■ **DIRECTIONS**: Can you revise the items below so that every "colour" becomes "color", with nothing else changed?

Extracted records

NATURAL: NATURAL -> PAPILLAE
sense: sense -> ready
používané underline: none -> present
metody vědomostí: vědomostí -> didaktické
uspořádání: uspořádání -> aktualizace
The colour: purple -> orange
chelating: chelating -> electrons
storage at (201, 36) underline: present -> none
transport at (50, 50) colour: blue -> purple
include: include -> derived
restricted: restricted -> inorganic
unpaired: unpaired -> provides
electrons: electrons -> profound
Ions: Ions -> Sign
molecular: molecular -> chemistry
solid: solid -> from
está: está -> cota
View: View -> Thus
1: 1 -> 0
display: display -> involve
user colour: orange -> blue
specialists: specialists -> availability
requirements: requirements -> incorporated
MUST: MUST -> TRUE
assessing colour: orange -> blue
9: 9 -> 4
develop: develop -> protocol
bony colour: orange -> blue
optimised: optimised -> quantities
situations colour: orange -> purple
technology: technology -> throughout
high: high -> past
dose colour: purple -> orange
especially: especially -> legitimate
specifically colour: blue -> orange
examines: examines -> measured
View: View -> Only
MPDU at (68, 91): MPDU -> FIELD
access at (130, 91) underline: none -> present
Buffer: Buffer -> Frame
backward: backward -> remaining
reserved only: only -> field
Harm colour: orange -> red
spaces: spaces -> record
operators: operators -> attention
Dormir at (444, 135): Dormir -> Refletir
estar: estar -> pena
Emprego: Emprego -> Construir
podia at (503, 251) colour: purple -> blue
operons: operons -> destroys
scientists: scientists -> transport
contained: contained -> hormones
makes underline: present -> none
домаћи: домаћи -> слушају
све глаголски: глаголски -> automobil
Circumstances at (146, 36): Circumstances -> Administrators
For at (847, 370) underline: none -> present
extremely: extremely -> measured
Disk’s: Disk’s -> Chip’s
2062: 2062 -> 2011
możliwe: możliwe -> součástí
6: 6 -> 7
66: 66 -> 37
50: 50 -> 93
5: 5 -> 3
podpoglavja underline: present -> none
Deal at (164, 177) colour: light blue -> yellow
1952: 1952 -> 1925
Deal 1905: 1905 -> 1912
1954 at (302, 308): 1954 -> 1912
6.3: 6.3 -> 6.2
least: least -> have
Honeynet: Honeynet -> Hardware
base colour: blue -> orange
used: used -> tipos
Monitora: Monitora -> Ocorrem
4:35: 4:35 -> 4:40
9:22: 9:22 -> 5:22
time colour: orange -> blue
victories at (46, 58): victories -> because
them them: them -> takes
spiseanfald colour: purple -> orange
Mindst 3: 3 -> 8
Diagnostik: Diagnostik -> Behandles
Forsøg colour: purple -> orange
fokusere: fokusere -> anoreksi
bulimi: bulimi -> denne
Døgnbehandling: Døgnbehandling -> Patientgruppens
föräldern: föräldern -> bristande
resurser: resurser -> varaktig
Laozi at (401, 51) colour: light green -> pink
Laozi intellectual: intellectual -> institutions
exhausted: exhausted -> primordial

■ **REPLY**:
NATURAL: NATURAL -> PAPILLAE
sense: sense -> ready
používané underline: none -> present
metody vědomostí: vědomostí -> didaktické
uspořádání: uspořádání -> aktualizace
The color: purple -> orange
chelating: chelating -> electrons
storage at (201, 36) underline: present -> none
transport at (50, 50) color: blue -> purple
include: include -> derived
restricted: restricted -> inorganic
unpaired: unpaired -> provides
electrons: electrons -> profound
Ions: Ions -> Sign
molecular: molecular -> chemistry
solid: solid -> from
está: está -> cota
View: View -> Thus
1: 1 -> 0
display: display -> involve
user color: orange -> blue
specialists: specialists -> availability
requirements: requirements -> incorporated
MUST: MUST -> TRUE
assessing color: orange -> blue
9: 9 -> 4
develop: develop -> protocol
bony color: orange -> blue
optimised: optimised -> quantities
situations color: orange -> purple
technology: technology -> throughout
high: high -> past
dose color: purple -> orange
especially: especially -> legitimate
specifically color: blue -> orange
examines: examines -> measured
View: View -> Only
MPDU at (68, 91): MPDU -> FIELD
access at (130, 91) underline: none -> present
Buffer: Buffer -> Frame
backward: backward -> remaining
reserved only: only -> field
Harm color: orange -> red
spaces: spaces -> record
operators: operators -> attention
Dormir at (444, 135): Dormir -> Refletir
estar: estar -> pena
Emprego: Emprego -> Construir
podia at (503, 251) color: purple -> blue
operons: operons -> destroys
scientists: scientists -> transport
contained: contained -> hormones
makes underline: present -> none
домаћи: домаћи -> слушају
све глаголски: глаголски -> automobil
Circumstances at (146, 36): Circumstances -> Administrators
For at (847, 370) underline: none -> present
extremely: extremely -> measured
Disk’s: Disk’s -> Chip’s
2062: 2062 -> 2011
możliwe: możliwe -> součástí
6: 6 -> 7
66: 66 -> 37
50: 50 -> 93
5: 5 -> 3
podpoglavja underline: present -> none
Deal at (164, 177) color: light blue -> yellow
1952: 1952 -> 1925
Deal 1905: 1905 -> 1912
1954 at (302, 308): 1954 -> 1912
6.3: 6.3 -> 6.2
least: least -> have
Honeynet: Honeynet -> Hardware
base color: blue -> orange
used: used -> tipos
Monitora: Monitora -> Ocorrem
4:35: 4:35 -> 4:40
9:22: 9:22 -> 5:22
time color: orange -> blue
victories at (46, 58): victories -> because
them them: them -> takes
spiseanfald color: purple -> orange
Mindst 3: 3 -> 8
Diagnostik: Diagnostik -> Behandles
Forsøg color: purple -> orange
fokusere: fokusere -> anoreksi
bulimi: bulimi -> denne
Døgnbehandling: Døgnbehandling -> Patientgruppens
föräldern: föräldern -> bristande
resurser: resurser -> varaktig
Laozi at (401, 51) color: light green -> pink
Laozi intellectual: intellectual -> institutions
exhausted: exhausted -> primordial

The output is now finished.